極貧孤児に転生したので、親を探して文句を言おうと思う
 物事の基本は体力だし……身体も鍛えていかないと。
 使える時間は有意義にと、私はぶ~たれるポピアを引き連れ、聖都の石畳の上を元気よく走り出した。 



 何事も、まずは土台固めから――。

 そう方針を決め、聖都の巨大医院の門を潜って受付で会から来たことを示すと、通されたのは忙しく働く先輩たちのもと。

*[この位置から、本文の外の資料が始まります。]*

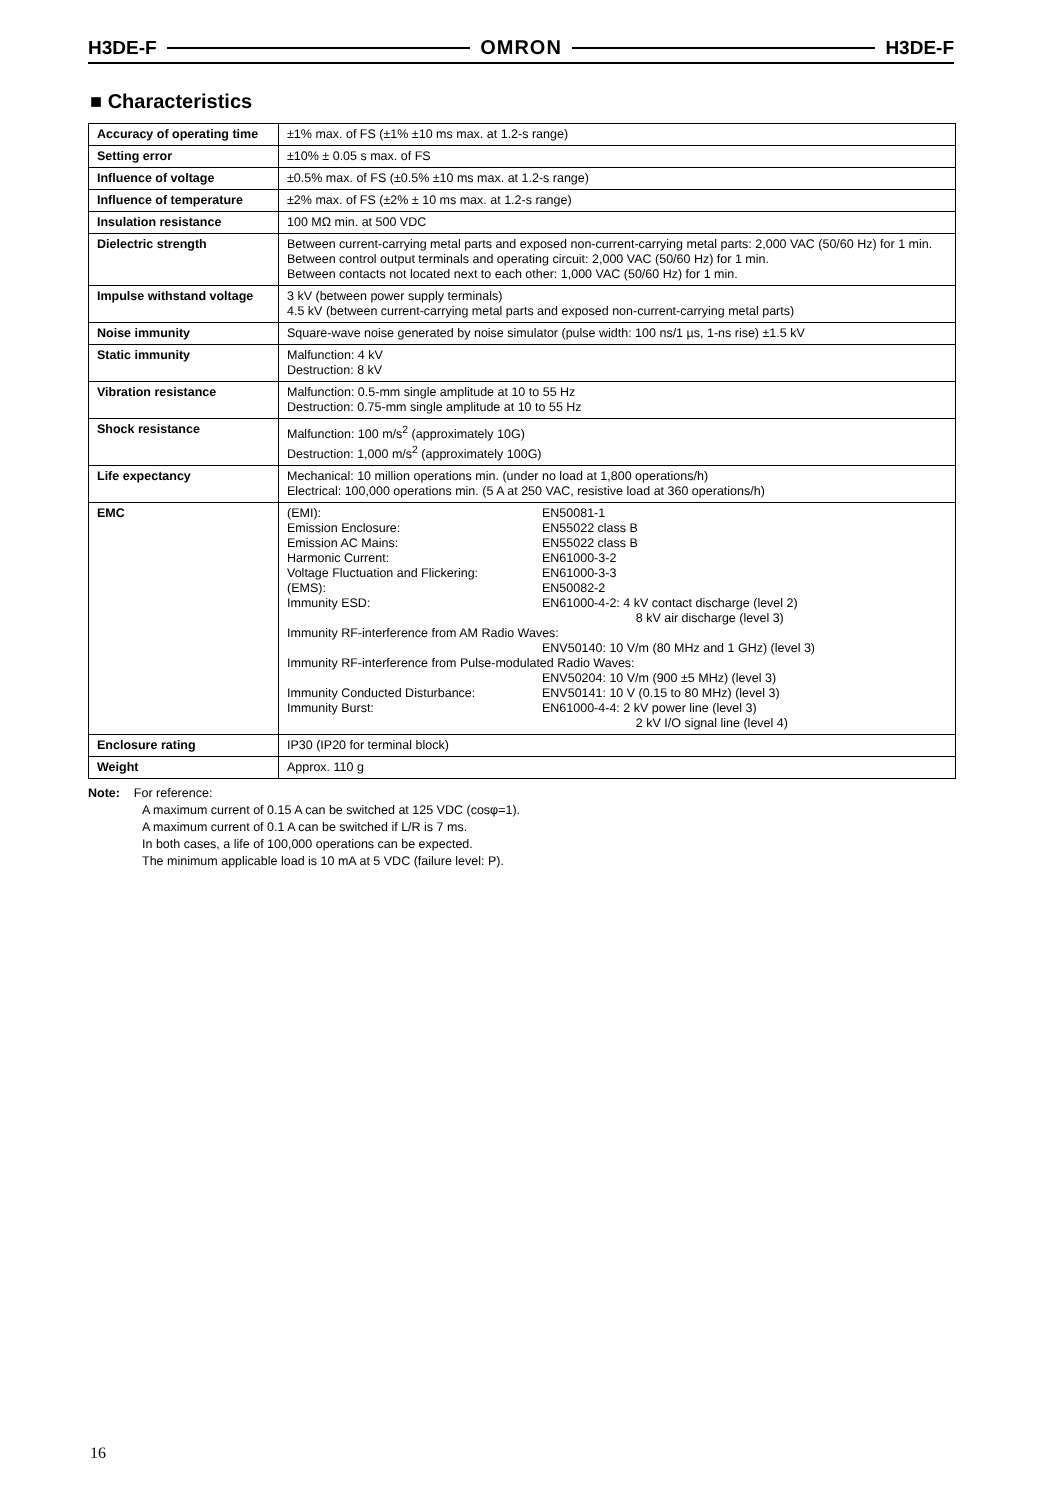H3DE-F OMRON H3DE-F
■ Characteristics
| Accuracy of operating time | ±1% max. of FS (±1% ±10 ms max. at 1.2-s range) |
| Setting error | ±10% ± 0.05 s max. of FS |
| Influence of voltage | ±0.5% max. of FS (±0.5% ±10 ms max. at 1.2-s range) |
| Influence of temperature | ±2% max. of FS (±2% ± 10 ms max. at 1.2-s range) |
| Insulation resistance | 100 MΩ min. at 500 VDC |
| Dielectric strength | Between current-carrying metal parts and exposed non-current-carrying metal parts: 2,000 VAC (50/60 Hz) for 1 min. Between control output terminals and operating circuit: 2,000 VAC (50/60 Hz) for 1 min. Between contacts not located next to each other: 1,000 VAC (50/60 Hz) for 1 min. |
| Impulse withstand voltage | 3 kV (between power supply terminals) 4.5 kV (between current-carrying metal parts and exposed non-current-carrying metal parts) |
| Noise immunity | Square-wave noise generated by noise simulator (pulse width: 100 ns/1 µs, 1-ns rise) ±1.5 kV |
| Static immunity | Malfunction: 4 kV Destruction: 8 kV |
| Vibration resistance | Malfunction: 0.5-mm single amplitude at 10 to 55 Hz Destruction: 0.75-mm single amplitude at 10 to 55 Hz |
| Shock resistance | Malfunction: 100 m/s<sup>2</sup> (approximately 10G) Destruction: 1,000 m/s<sup>2</sup> (approximately 100G) |
| Life expectancy | Mechanical: 10 million operations min. (under no load at 1,800 operations/h) Electrical: 100,000 operations min. (5 A at 250 VAC, resistive load at 360 operations/h) |
| EMC | (EMI): EN50081-1 Emission Enclosure: EN55022 class B Emission AC Mains: EN55022 class B Harmonic Current: EN61000-3-2 Voltage Fluctuation and Flickering: EN61000-3-3 (EMS): EN50082-2 Immunity ESD: EN61000-4-2: 4 kV contact discharge (level 2) 8 kV air discharge (level 3) Immunity RF-interference from AM Radio Waves: ENV50140: 10 V/m (80 MHz and 1 GHz) (level 3) Immunity RF-interference from Pulse-modulated Radio Waves: ENV50204: 10 V/m (900 ±5 MHz) (level 3) Immunity Conducted Disturbance: ENV50141: 10 V (0.15 to 80 MHz) (level 3) Immunity Burst: EN61000-4-4: 2 kV power line (level 3) 2 kV I/O signal line (level 4) |
| Enclosure rating | IP30 (IP20 for terminal block) |
| Weight | Approx. 110 g |
Note: For reference:
A maximum current of 0.15 A can be switched at 125 VDC (cosφ=1).
A maximum current of 0.1 A can be switched if L/R is 7 ms.
In both cases, a life of 100,000 operations can be expected.
The minimum applicable load is 10 mA at 5 VDC (failure level: P).
16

 そこでお医者さんたちに混じって活躍しているのは、もちろん同制服を着た先輩たち。たしか、ライムカラーの跳ねっ毛の方が“アロエ”の聖女リアナさん。茶色のお団子髪の方が、“ウイスキー”の聖女ベルさん。

「あ、きたきた新人! あなたたち早速働いてもらうわよ! 近くで出た火事のせいで怪我人がたくさん出ちゃったの。ほら、このお酒で手を消毒して、軽症の患者さんたちを応急処置ね! やり方は教えるから!」
「わ、わかりました!」

 聖女の座学で怪我人の応急処置は一通り教わってる。見様見真似で私はベル先輩とそれにとりかかった。一方ポピアは……。